When my boss asked me how I had gotten the job done, I told him. He looked at me and said, "I am supposed to fire you." He didn't, and we both mumbled when the mill manager asked how I had been successful on such a bad night. The honesty in this situation did not fit that which I had been taught in kindergarten.
That incident bothered me for a long time. My maturity today says we handled it OK, but remember never to let it happen again.
At another time, I had been working for a company for a short period of time and was sent on a business trip. I came back and turned in my expense report to my boss. He immediately rejected it. Why? I had not put enough down for meals. I made him and the rest of the staff look bad. I had to go back and redo my expense report, that is pad the meals expenses, before he would sign off on it.
Even in my "heightened" state of maturity, that one still bothers me. It is why if you ever hire me and I travel for you, you will note I claim nothing for meals. Maybe if I live long enough I can make these accounts balance out.
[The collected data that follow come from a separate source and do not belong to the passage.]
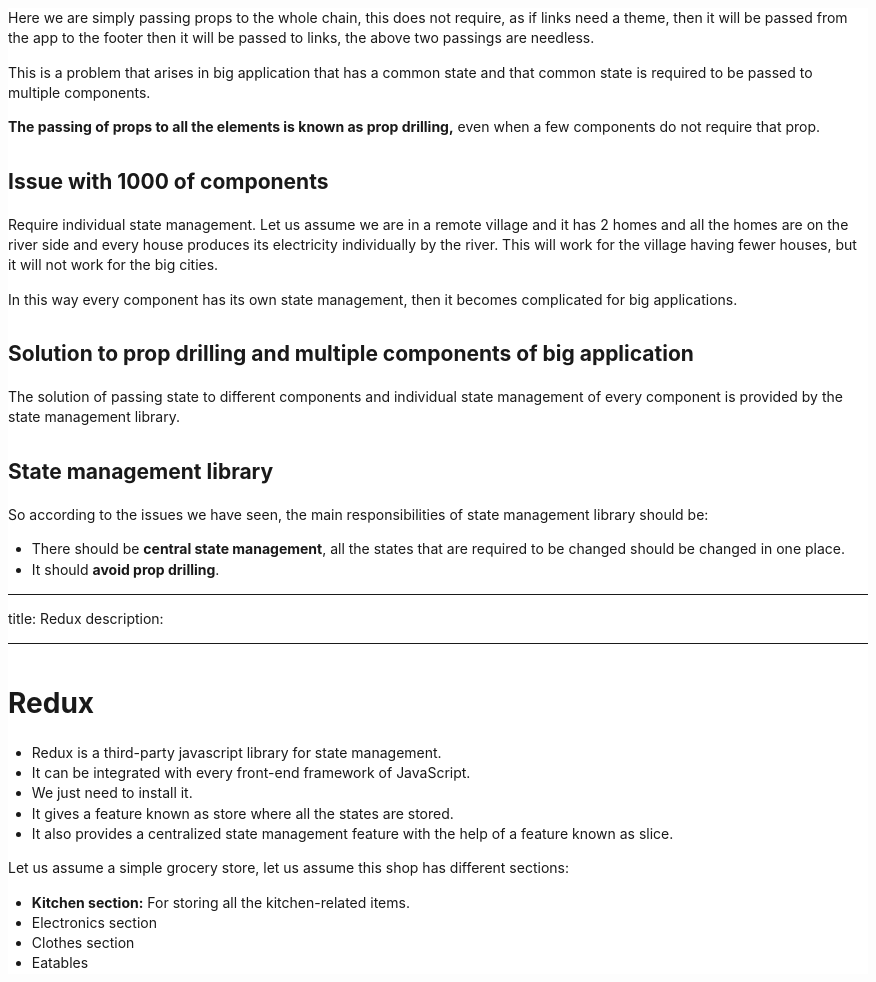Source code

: Here we are simply passing props to the whole chain, this does not require, as if links need a theme, then it will be passed from the app to the footer then it will be passed to links, the above two passings are needless.

This is a problem that arises in big application that has a common state and that common state is required to be passed to multiple components.

**The passing of props to all the elements is known as prop drilling,** even when a few components do not require that prop.

## Issue with 1000 of components 
Require individual state management.
Let us assume we are in a remote village and it has 2 homes and all the homes are on the river side and every house produces its electricity individually by the river.
This will work for the village having fewer houses, but it will not work for the big cities.

In this way every component has its own state management, then it becomes complicated for big applications.

## Solution to prop drilling and multiple components of big application
The solution of passing state to different components and individual state management of every component is provided by the state management library.


## State management library
So according to the issues we have seen, the main responsibilities of state management library should be:
- There should be **central state management**, all the states that are required to be changed should be changed in one place.
- It should **avoid prop drilling**.



---
title: Redux
description: 

---

# Redux
- Redux is a third-party javascript library for state management.
- It can be integrated with every front-end framework of JavaScript.
- We just need to install it.
- It gives a feature known as store where all the states are stored.
- It also provides a centralized state management feature with the help of a feature known as slice.

Let us assume a simple grocery store, let us assume this shop has different sections:
- **Kitchen section:** For storing all the kitchen-related items.
- Electronics section
- Clothes section
- Eatables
Why do people do stuff like this? I just pointed out two offenses worthy of termination. In the first one, I exhibited an attitude of "damn the torpedoes, full speed ahead." In the second one, I succumbed to peer pressure.
Now, I just looked back over this column and am frustrated that I don't feel I was able to convey the principles that are important on this subject. Maybe you can. Please take our quiz for this week here. Perhaps you will inspire me to write further on it in the future.
In the meantime, please show more maturity than I did when confronted with a safety situation.